Une autre diagonale qui suit le dos de la grande main et croise la première ligne dont on a parlé plus haut, passe par la bouche de Claude Terrasse pour aboutir au bouquet de fleur ; faisant du visage du jeune homme le centre de la composition. Il faut souligner la saturation décorative de ce tableau où les volutes de la fumée répondent aux arabesques de la tenture du fond et annulent ainsi l’espace.
Couleur, lumière
Autant que les lignes de la composition, les contrastes de valeurs sombres et claires contribuent à la construction de ce tableau. Dans ce petit tableau, la lumière se répand du coin gauche en haut où un petit triangle signale la présence d’une lampe dans la pièce ; elle est une indication non réaliste, une sorte de point de repère de l’origine de cette lumière, c’est une tache de couleur, rien de plus, la vraie couleur est donnée par cette grande plage rousse de la couverture dans laquelle Claude Terrasse est enveloppé et sur laquelle s’inscrit la grande pipe supposée être celle du peintre, sorte de pinceau donnant à la fois la chaleur protectrice et une couleur évoquant celle du tabac.
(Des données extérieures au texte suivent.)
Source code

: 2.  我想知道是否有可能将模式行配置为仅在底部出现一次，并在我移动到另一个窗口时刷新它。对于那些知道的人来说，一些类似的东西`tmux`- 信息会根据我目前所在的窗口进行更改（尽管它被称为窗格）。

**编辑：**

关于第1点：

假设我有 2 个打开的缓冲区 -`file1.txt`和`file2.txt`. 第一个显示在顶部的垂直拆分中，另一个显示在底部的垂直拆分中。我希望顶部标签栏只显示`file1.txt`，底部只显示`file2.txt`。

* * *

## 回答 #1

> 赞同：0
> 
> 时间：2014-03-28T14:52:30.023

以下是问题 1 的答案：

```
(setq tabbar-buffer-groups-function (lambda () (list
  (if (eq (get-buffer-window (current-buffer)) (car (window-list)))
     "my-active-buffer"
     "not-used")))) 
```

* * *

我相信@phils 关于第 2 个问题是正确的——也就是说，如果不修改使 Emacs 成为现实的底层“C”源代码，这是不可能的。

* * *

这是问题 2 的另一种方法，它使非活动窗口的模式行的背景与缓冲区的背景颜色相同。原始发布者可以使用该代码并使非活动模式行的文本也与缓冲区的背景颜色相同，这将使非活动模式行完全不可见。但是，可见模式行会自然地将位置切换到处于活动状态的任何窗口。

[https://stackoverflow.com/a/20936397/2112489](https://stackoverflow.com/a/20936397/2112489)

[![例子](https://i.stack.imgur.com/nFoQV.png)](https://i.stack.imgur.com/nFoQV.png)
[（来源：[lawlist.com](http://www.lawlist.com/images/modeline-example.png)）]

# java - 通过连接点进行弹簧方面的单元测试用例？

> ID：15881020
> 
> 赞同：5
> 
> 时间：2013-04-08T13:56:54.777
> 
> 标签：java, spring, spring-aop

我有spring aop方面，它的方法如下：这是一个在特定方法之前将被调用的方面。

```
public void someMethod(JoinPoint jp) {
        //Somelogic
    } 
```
Toute la lumière est concentrée dans cette partie du tableau, elle se répand sur le pot de fleurs et l’encadrement du tableau accroché au mur. Le reste est à contre-jour, la tapisserie du mur est dans des teintes brune et ocre, elle ne renvoie donc que très peu de lumière.
On ne peut s’expliquer la partie ocre d’or, en dessous de la grande main à la pipe que par la volonté du peintre de différentier l’endroit sur la toile où Andrée figure, d’un autre qui est sans aucun doute le genou du peintre sur lequel sa main s’appuie ; ce premier plan fait d’une garance éteinte et d’un ocre d’or sans doute aussi atténué, est l’élément constructeur de l’atmosphère de réflexion et d’échange entre les personnages, l’intimité est créée par cette proximité que rend Bonnard en posant cette grande main qui, pour celui qui regarde, est à la place de la sienne si il entre dans le tableau.
Matière, forme
Vuillard et Bonnard ont été sans doute les premiers à donner à la peinture sa dimension de matière ; et c’est à cette époque, entre 90 et 95 que ces deux peintres expérimentent ce qui fera leur peinture.
L’originalité de Bonnard est évidente dans ce petit tableau, et il aura été le seul à saisir certaines choses de cette époque dans justement l’intimité la plus forte. C’est par l’invention de formes, une nouvelle conception du tableau qu’il atteint les sommets, ses sujet restent fidèles à l’idée moderne issue de Manet pour la peinture elle-même. Dans cette toile, les contrastes de couleur et de lumière créent la forme. Les lignes ondulantes des personnages, des volutes de fumée et de la tenture murale se font écho dans un parti pris décoratif qui crée l’unité de l’image.